BEGIN Task inputs

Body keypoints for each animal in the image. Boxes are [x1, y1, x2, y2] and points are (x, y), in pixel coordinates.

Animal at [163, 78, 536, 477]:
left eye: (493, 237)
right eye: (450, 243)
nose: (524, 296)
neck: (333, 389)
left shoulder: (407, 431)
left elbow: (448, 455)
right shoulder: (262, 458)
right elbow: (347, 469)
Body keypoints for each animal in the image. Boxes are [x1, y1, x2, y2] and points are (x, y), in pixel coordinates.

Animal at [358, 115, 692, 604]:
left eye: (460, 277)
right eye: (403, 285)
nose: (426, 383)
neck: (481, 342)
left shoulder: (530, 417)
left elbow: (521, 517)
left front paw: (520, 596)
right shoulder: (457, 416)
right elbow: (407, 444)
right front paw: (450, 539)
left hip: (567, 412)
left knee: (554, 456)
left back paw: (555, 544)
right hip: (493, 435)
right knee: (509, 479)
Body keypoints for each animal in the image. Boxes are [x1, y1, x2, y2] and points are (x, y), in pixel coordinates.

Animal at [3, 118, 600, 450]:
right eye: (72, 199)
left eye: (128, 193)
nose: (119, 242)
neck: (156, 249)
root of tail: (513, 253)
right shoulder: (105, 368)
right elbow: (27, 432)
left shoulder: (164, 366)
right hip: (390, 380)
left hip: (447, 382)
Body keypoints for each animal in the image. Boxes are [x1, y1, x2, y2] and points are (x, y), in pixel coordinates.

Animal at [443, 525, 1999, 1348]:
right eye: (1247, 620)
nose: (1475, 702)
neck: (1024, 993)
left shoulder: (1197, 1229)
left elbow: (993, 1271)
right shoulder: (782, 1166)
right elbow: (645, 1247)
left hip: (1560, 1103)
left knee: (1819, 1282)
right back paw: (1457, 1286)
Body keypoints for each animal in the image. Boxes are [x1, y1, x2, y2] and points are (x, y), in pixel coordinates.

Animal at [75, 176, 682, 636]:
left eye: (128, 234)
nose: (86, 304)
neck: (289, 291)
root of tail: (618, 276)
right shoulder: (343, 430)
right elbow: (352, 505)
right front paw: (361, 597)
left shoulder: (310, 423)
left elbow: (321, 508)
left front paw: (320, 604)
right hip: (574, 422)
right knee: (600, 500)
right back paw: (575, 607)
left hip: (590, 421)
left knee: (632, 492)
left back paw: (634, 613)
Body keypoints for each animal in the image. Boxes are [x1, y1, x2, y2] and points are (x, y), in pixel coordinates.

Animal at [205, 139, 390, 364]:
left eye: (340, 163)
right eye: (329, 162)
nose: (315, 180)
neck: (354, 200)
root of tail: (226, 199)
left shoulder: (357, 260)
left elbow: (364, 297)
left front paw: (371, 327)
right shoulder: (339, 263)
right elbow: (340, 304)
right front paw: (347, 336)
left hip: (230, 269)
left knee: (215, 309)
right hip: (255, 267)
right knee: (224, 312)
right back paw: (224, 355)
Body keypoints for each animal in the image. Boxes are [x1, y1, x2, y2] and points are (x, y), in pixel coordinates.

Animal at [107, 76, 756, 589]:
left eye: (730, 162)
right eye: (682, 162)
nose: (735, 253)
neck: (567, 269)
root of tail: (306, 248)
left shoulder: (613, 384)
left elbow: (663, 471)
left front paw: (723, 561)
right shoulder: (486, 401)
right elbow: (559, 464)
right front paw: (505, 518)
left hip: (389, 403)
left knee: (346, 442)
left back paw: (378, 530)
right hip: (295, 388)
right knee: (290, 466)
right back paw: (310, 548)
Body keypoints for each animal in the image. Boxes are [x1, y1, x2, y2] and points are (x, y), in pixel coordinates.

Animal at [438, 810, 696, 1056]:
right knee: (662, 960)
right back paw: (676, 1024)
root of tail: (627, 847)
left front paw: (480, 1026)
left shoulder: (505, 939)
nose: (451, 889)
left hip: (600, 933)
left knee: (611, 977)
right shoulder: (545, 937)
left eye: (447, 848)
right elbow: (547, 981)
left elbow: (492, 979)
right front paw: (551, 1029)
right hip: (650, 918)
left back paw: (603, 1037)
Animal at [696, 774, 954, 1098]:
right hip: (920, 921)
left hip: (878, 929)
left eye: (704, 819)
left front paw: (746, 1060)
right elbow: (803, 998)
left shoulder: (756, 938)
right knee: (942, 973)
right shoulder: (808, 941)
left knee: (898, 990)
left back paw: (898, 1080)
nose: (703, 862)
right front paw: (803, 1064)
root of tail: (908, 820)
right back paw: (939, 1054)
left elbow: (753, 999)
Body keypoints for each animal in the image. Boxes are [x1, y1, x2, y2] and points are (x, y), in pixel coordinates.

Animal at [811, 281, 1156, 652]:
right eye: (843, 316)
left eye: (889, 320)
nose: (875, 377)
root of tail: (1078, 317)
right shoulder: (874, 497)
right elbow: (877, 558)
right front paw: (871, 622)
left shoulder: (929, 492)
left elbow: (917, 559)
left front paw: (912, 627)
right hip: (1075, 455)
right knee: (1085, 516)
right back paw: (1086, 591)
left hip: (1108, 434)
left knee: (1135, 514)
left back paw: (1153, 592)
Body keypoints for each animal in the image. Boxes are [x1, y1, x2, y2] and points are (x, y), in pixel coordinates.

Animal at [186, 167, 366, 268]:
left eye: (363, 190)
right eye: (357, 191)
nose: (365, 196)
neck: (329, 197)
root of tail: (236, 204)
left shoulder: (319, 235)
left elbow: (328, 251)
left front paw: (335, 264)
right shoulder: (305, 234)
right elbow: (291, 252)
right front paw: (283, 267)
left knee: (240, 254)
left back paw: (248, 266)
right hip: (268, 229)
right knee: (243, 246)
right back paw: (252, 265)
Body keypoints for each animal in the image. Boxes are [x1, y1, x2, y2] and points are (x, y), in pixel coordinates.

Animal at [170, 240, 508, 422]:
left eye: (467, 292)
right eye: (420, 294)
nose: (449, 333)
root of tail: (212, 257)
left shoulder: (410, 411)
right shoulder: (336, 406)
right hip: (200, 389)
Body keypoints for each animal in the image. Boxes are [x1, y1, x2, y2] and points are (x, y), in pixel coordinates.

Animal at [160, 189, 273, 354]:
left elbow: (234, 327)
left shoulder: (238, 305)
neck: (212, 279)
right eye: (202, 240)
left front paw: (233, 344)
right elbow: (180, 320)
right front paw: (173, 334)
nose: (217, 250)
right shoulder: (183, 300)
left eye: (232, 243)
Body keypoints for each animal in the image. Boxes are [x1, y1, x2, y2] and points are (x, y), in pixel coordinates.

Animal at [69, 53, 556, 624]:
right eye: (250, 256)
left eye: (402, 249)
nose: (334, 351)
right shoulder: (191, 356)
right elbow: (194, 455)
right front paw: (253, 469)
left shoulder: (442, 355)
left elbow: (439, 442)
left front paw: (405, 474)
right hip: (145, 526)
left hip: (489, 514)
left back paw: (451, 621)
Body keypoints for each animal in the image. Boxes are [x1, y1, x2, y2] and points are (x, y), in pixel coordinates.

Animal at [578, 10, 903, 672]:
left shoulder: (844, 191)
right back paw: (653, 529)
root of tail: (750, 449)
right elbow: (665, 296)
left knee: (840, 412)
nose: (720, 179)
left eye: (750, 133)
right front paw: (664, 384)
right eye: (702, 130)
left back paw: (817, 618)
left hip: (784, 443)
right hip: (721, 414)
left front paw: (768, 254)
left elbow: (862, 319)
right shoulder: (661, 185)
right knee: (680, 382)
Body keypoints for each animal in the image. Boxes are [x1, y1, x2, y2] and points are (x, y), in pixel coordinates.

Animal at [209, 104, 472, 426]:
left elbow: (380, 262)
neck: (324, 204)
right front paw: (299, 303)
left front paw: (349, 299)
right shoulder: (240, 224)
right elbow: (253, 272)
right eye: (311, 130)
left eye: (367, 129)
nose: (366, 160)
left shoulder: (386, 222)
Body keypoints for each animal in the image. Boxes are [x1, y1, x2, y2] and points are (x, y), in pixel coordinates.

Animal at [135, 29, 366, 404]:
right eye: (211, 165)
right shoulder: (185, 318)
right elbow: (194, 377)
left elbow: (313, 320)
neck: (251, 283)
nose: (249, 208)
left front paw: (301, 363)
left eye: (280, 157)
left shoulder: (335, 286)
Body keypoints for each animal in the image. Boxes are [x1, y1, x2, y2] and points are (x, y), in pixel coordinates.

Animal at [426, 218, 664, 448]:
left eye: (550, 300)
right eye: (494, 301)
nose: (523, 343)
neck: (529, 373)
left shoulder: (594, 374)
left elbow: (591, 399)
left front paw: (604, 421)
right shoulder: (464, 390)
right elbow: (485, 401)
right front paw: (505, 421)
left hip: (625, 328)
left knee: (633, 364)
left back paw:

END Task inputs

» Task
Please give again the lines above between the line holding "right elbow: (340, 304)" and the line holding "right back paw: (224, 355)", inclusive, exactly as they are and with nothing added.

» Answer space
right elbow: (340, 304)
right front paw: (347, 336)
left hip: (230, 269)
left knee: (215, 309)
right hip: (255, 267)
right knee: (224, 312)
right back paw: (224, 355)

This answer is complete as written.